Over this week I did some work on the enclosure for the Raspberry Pi, my HAT, buttons, indicators, POE splitter and jacks. I installed two Neutrik etherCON jacks in the enclosure for the rotary encoders, since those are on the top of the enclosure and I want to keep dust out of the connection. Fortunately the rotary encoder wires are correctly sized to use with a crimped RJ45. The door activation buttons and door status indicator LEDs are installed in the front cover. Everything appears to fit, though I will not receive my custom PCBs until Monday and hence can’t assemble the whole thing until next week.

I am also waiting on some cable glands, keystone inserts for the door activation wiring and the rotary encoder mounting piece I designed (which I ordered from Front Panel Express).

Raspberry Pi garage door opener: Part 4

I ordered brackets of my design from Front Panel Express to mount the rotary encoders.

I ordered Lovejoy couplings and fasteners from McMaster-Carr to connect the rotary encoders to the garage door shafts.

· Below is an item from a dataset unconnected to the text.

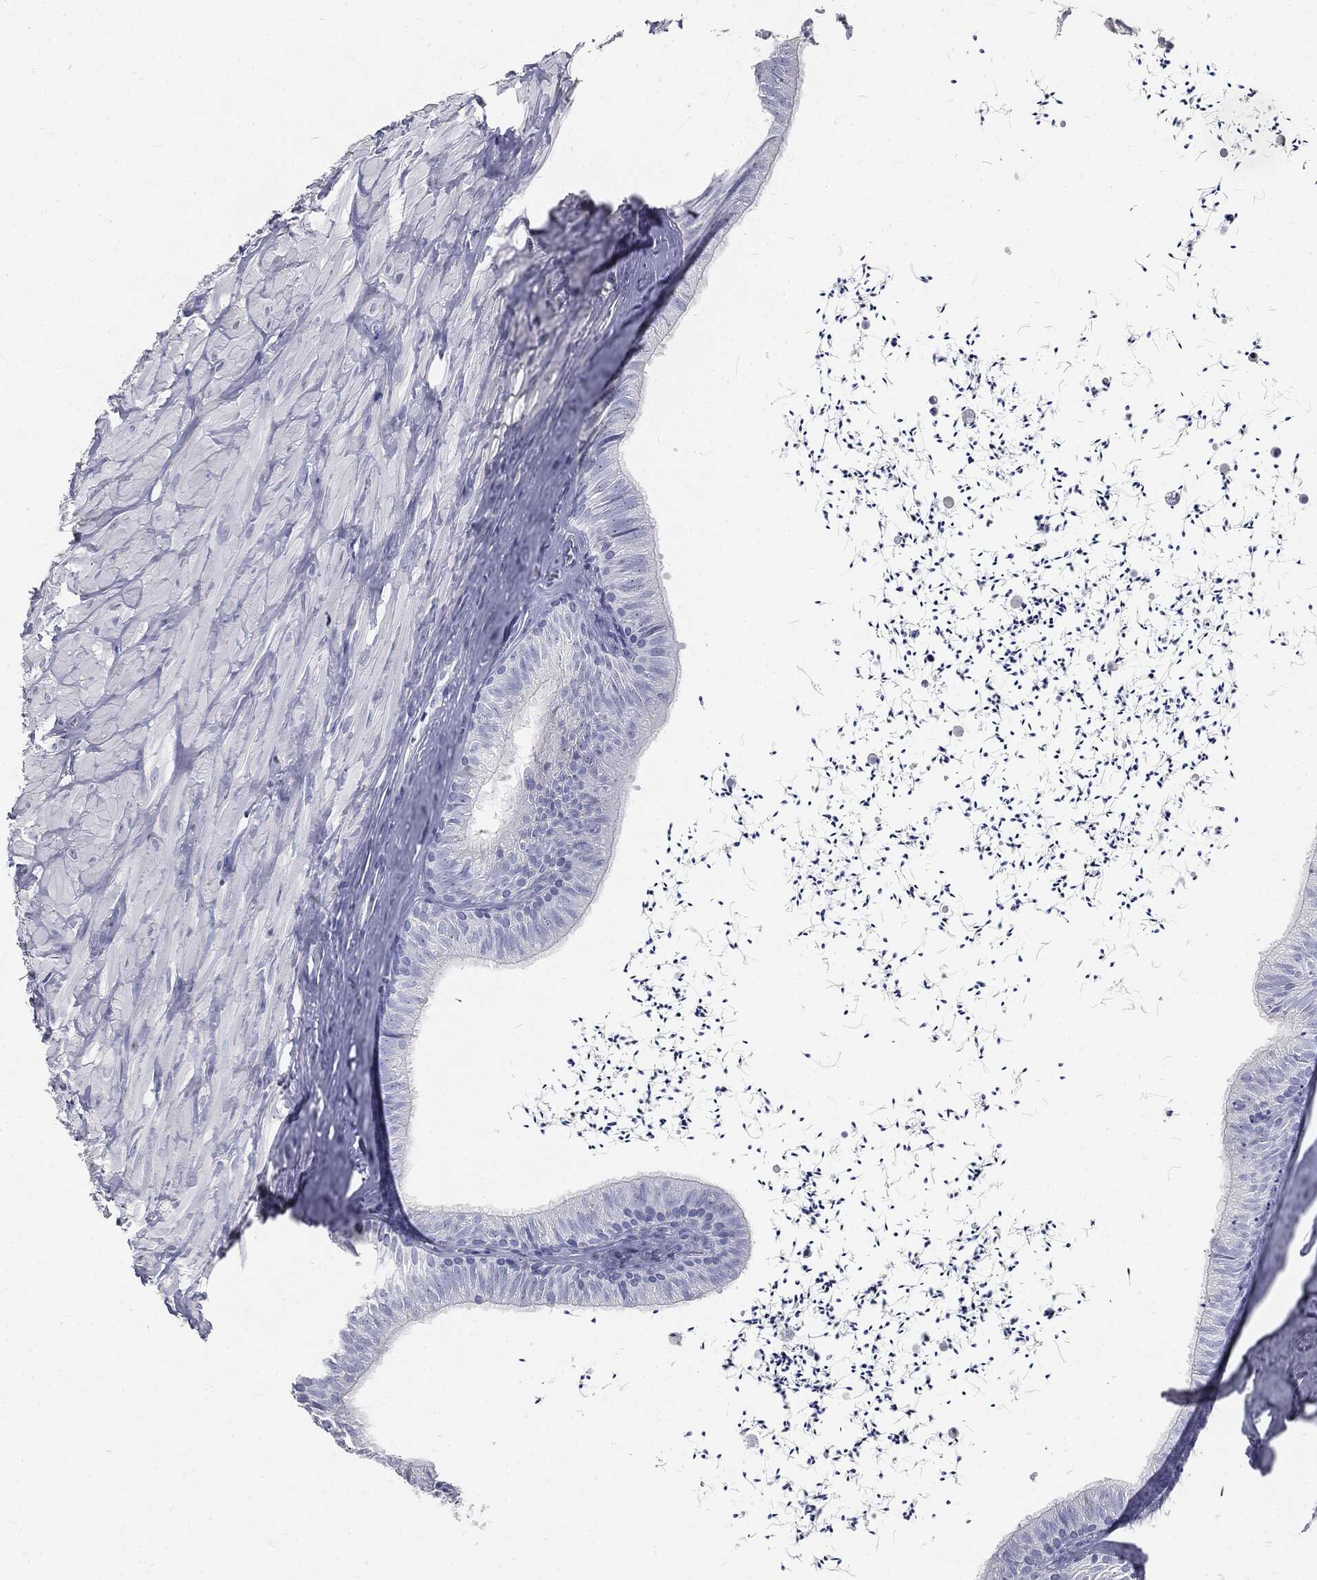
{"staining": {"intensity": "negative", "quantity": "none", "location": "none"}, "tissue": "epididymis", "cell_type": "Glandular cells", "image_type": "normal", "snomed": [{"axis": "morphology", "description": "Normal tissue, NOS"}, {"axis": "topography", "description": "Epididymis"}], "caption": "Unremarkable epididymis was stained to show a protein in brown. There is no significant staining in glandular cells. Brightfield microscopy of IHC stained with DAB (brown) and hematoxylin (blue), captured at high magnification.", "gene": "CUZD1", "patient": {"sex": "male", "age": 32}}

I ordered a Netgear ProSAFE JGS516PE 16-Port Gigabit Rackmount PoE switch with 8 PoE ports (85w total). I’ve been needing a PoE switch for a while, since I want to install a couple of PoE IP cameras. I also ordered 1000′ of yellow Cat5e cable to use for PoE applications. This will make it easy to identify ethernet cables that have PoE in my home, since my others are blue, grey or white. Finally, I ordered a PoE splitter with 5V microUSB output to power the Raspberry Pi.